Telomer uzunluk ölçümlerinin de yer aldığı sıhhat kayıtlarını inceleyen Hipp ve meslektaşları, 1999 ve 2022 yılları ortasında yürütülen ve 7.800’ü aşkın kişinin katıldığı araştırma bilgilerini kullanmış. Araştırmacılar bu bilgiyi nüfus sayım datalarına ilişkin bilgilere bağlayarak, her kişinin mahallesindeki yeşil alan ölçüsünü varsayım etmeye çalışmış. Bunun sonucunda bir mahalledeki yeşil alan ölçüsünde gerçekleşen yüzde 5’lik bir artışın, hücrelerin yaşlanmasında yüzde 1’lik azalmayla ilişki sergilediğini keşfetmişler. “Alan ne kadar yeşil olursa, hücre yaşlanması da o kadar yavaş oluyor” diyor Hipp.
Edinburg Üniversitesinde çalışan peyzaj ve sıhhat okutmanı ve makale baş müellifi Scott Ogletree, denekler düşük gelir bölgeleri yahut ayrılmış bölgelerde yaşadıklarında, yeşil alanların telomer uzunluğunda küçük bir tesir gösterdiğini ve bu durumun, insan sıhhati ile etraf ortasındaki ilgiye yönelik yeni soru işaretleri doğurduğunu söylüyor: “Kirlilik ve ayrılmışlığa mahalle bağlamında baktığımızda, yeşil alanlar insan sıhhatinin bu kısmında gördüğümüz tüm yararları götürüyor olabilir.

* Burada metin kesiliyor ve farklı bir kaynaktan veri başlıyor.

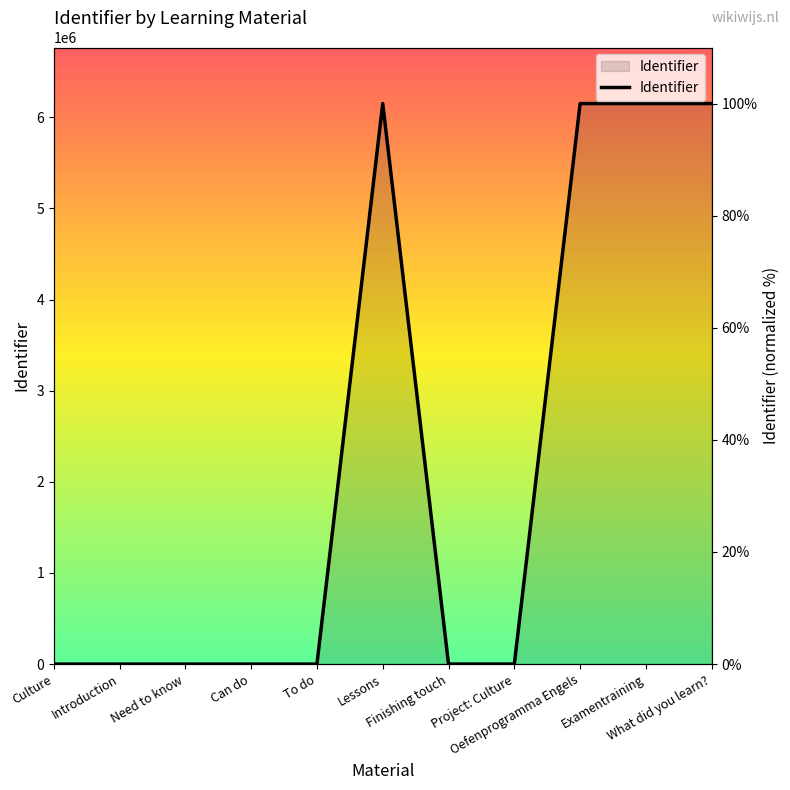

The value at Introduction is 0.0. True or false?

True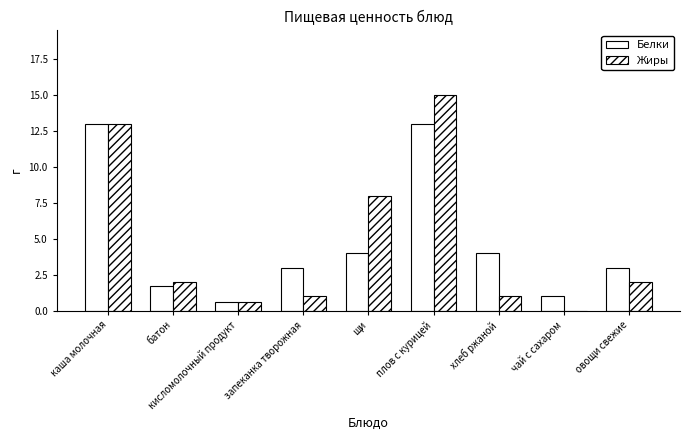

True or false: Белки has a value of 3.0 at овощи свежие.

True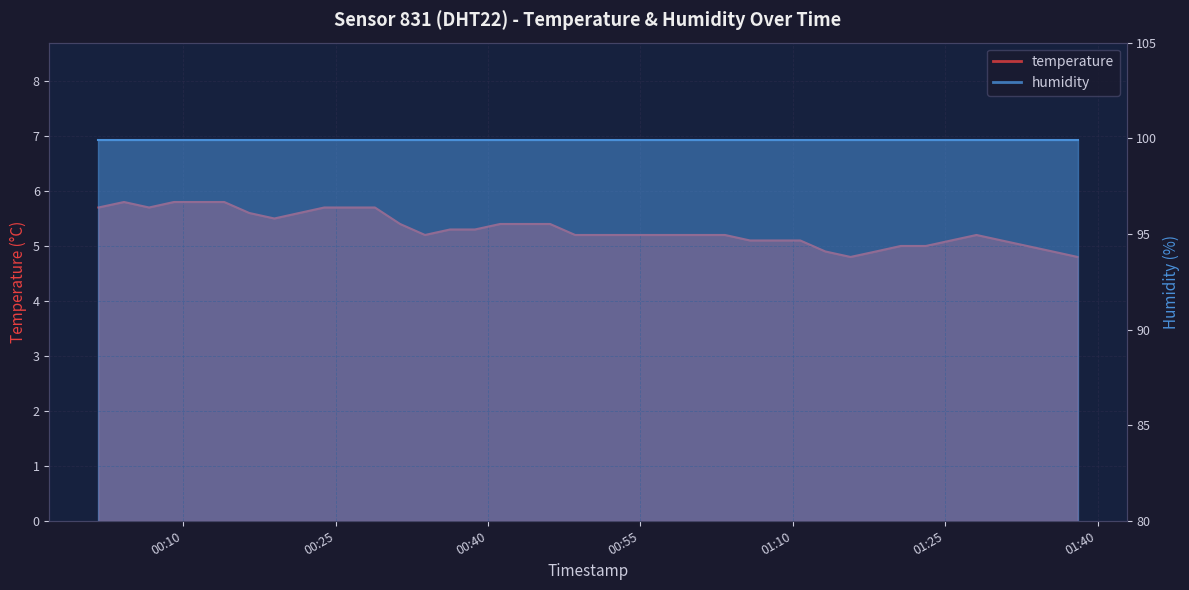

What is the label of the 15th point from the right?

2023-02-22T01:03:19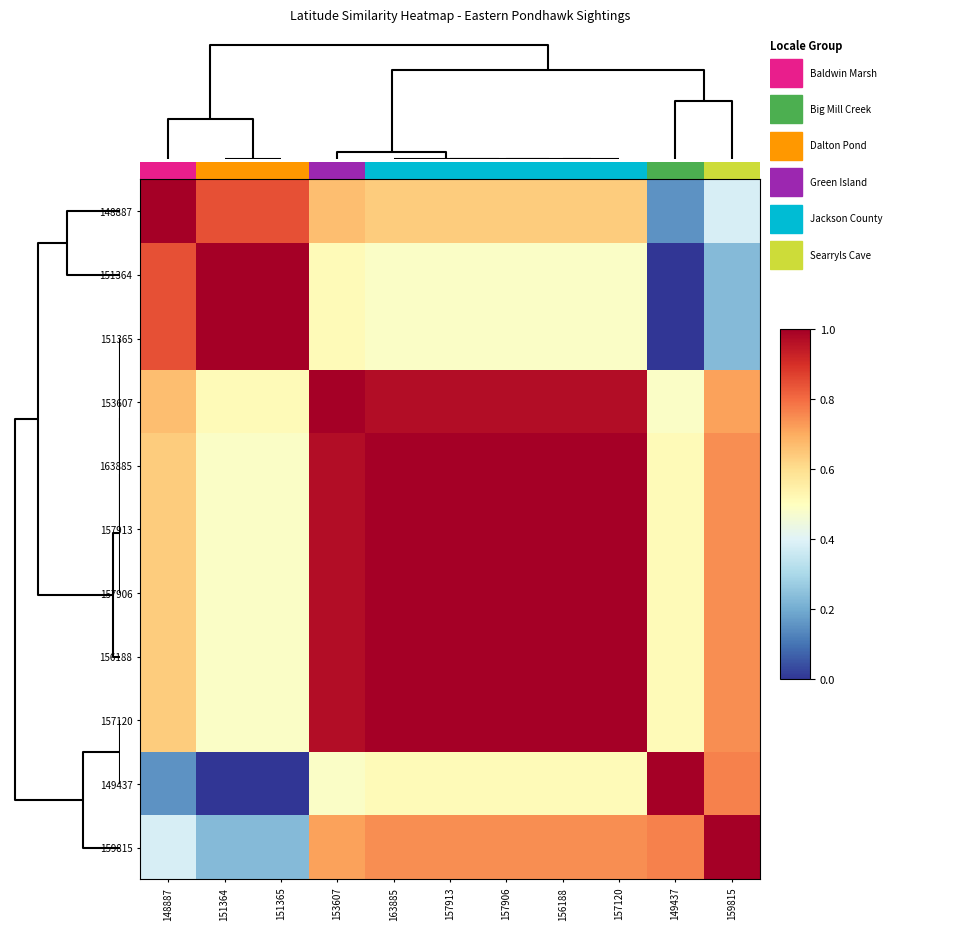

Reading right to left, extract all data points from this chart.

148887: 159815=0.4	149437=0.2	157120=0.6	156188=0.6	157906=0.6	157913=0.6	163885=0.6	153607=0.7	151365=0.8	151364=0.8	148887=1.0
151364: 159815=0.2	149437=0.0	157120=0.5	156188=0.5	157906=0.5	157913=0.5	163885=0.5	153607=0.5	151365=1.0	151364=1.0	148887=0.8
151365: 159815=0.2	149437=0.0	157120=0.5	156188=0.5	157906=0.5	157913=0.5	163885=0.5	153607=0.5	151365=1.0	151364=1.0	148887=0.8
153607: 159815=0.7	149437=0.5	157120=1.0	156188=1.0	157906=1.0	157913=1.0	163885=1.0	153607=1.0	151365=0.5	151364=0.5	148887=0.7
163885: 159815=0.7	149437=0.5	157120=1.0	156188=1.0	157906=1.0	157913=1.0	163885=1.0	153607=1.0	151365=0.5	151364=0.5	148887=0.6
157913: 159815=0.7	149437=0.5	157120=1.0	156188=1.0	157906=1.0	157913=1.0	163885=1.0	153607=1.0	151365=0.5	151364=0.5	148887=0.6
157906: 159815=0.7	149437=0.5	157120=1.0	156188=1.0	157906=1.0	157913=1.0	163885=1.0	153607=1.0	151365=0.5	151364=0.5	148887=0.6
156188: 159815=0.7	149437=0.5	157120=1.0	156188=1.0	157906=1.0	157913=1.0	163885=1.0	153607=1.0	151365=0.5	151364=0.5	148887=0.6
157120: 159815=0.7	149437=0.5	157120=1.0	156188=1.0	157906=1.0	157913=1.0	163885=1.0	153607=1.0	151365=0.5	151364=0.5	148887=0.6
149437: 159815=0.8	149437=1.0	157120=0.5	156188=0.5	157906=0.5	157913=0.5	163885=0.5	153607=0.5	151365=0.0	151364=0.0	148887=0.2
159815: 159815=1.0	149437=0.8	157120=0.7	156188=0.7	157906=0.7	157913=0.7	163885=0.7	153607=0.7	151365=0.2	151364=0.2	148887=0.4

Hipp, çalışmada iştirakçilerin yalnızca muayene oldukları vakit yaşadıkları yerlerin hesaba katıldığını söylüyor. “Yeşil alanlarla her türlü kesişim var ve bunları farklı yaşlarda yapıyorsunuz” diyor. Çocukluk devrinde yeşil alanlara maruz kalmanın gelişim üzerindeki tesiri, orta yaşlarda maruz kalmaya nazaran daha farklı olabilir.
Harvard’da çalışan ve yeni çalışmada yer almayan etraf edipemiyoloğu Peter James, raporun başka sıhhat ölçütleri yerine telomerlerin incelenmesi bakımından yenilik getirdiğini söylüyor. “Genelde yeşil alanların sıhhat istikametinden daha yeterli sonuçlarla irtibatlı olduğunu görüyoruz” diyor James. “Bunu da, yaşlanmanın eşsiz ve biyolojik bir işareti olan telomer uzunluğunu kullanarak yapıyoruz.”